Yes, it is long, but if you haven't recently (or ever) read Whitman's Song of Myself, our own times make it a valuable use of one's personal time. As a convenient new Word-Wednesday feature in the coming year, look for each of this poem’s 52 verses. Here’s number one:

1
I celebrate myself, and sing myself,
And what I assume you shall assume,
For every atom belonging to me as good belongs to you.

I loafe and invite my soul,
I lean and loafe at my ease observing a spear of summer grass.

My tongue, every atom of my blood, form’d from this soil, this air,
Born here of parents born here from parents the same, and their parents the same,
I, now thirty-seven years old in perfect health begin,
Hoping to cease not till death.

Creeds and schools in abeyance,
Retiring back a while sufficed at what they are, but never forgotten,
I harbor for good or bad, I permit to speak at every hazard,
Nature without check with original energy.




From A Year with Rilke, November 4 Entry
Offering What We Are, from Uncollected Poems.

Oh, the places we would pour ourselves over,
pushing into the meager surfaces
all the impulses of our heart, our desire, our need.
To whom in the end do we offer ourselves?

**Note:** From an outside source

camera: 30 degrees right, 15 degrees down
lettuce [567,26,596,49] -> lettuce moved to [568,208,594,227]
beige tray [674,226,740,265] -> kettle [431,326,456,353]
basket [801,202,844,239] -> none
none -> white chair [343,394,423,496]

To the stranger, who misunderstands us,
to the other, whom we never found,
to the servant, who could not free us,
to the winds of spring, which we could not hold,
and to silence, so easy to lose.




Be better than yesterday,
learn a new word today,
try to stay out of trouble - at least until tomorrow,
and write when you have the time.



*alphabet.
** Because there’s not a single person there.

 

 

 

 

 

 

 

 

 

 

 

 

 

 

 

Comments

  1. Can’t make it today. My stress is too high
    Chicken Lady, I need you. I think I might die
    “Tut tut!’ Said Dupree, it all will be fine
    Have some pieces of Reese’s. Get up then and shine.

    ReplyDelete
  2. Thank God for Whitman and Rilke was spot on today.

    Happy Chicken Lady Day!

    ReplyDelete
  3. I understand that WoeWed won't/can't create parallels between Whitman's thoughts and present day - and I do mean DAY - still, I can't help saying there's someone obvious out there who is singing a "Song of Myself" and it's way out of tune.

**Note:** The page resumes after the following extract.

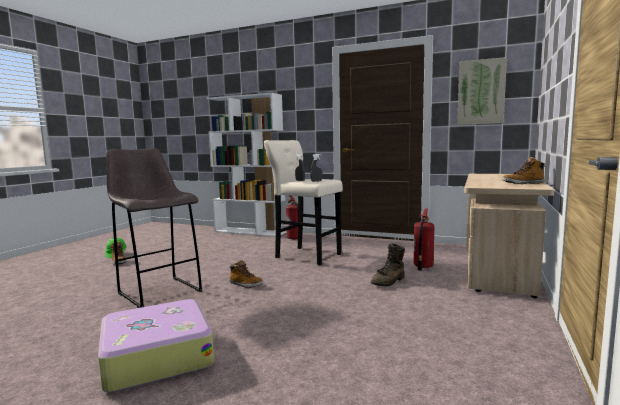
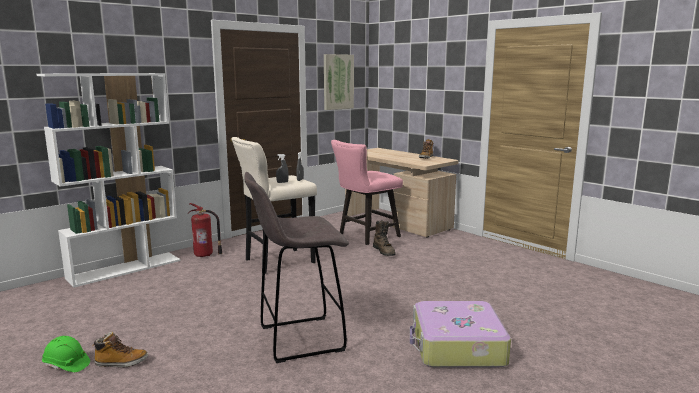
camera: 65 degrees left, 5 degrees up
boot [229,260,263,288] -> none
fire extinguisher [413,208,434,271] -> pink chair [331,140,403,245]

    Hint from above post: ". . . I fully comprehend the absence of moral tone in our current politics and business, and the almost entire futility of absolute and simple honor as a counterpoise against the enormous greed for worldly wealth, with the trickeries of gaining it, all through society in our day . . ."

    See what I mean.

    Perhaps the WA writers could create verses and set them to music that could be offered as a navel-gazing, ego-bolstering hymn to be sung by any politician for any reason, including indulgent self-pity.